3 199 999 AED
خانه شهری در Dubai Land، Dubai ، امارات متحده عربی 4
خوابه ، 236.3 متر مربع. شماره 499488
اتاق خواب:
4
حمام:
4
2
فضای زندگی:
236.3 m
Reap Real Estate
------------------------------------------------
▶ [WHAT THIS TASK INVOLVES]: Transcribe the material so that every line matches the original exactly.

▶ [SOLUTION]:
3 199 999 AED
خانه شهری در Dubai Land، Dubai ، امارات متحده عربی 4
خوابه ، 236.3 متر مربع. شماره 499488
اتاق خواب:
4
حمام:
4
2
فضای زندگی:
236.3 m
Reap Real Estate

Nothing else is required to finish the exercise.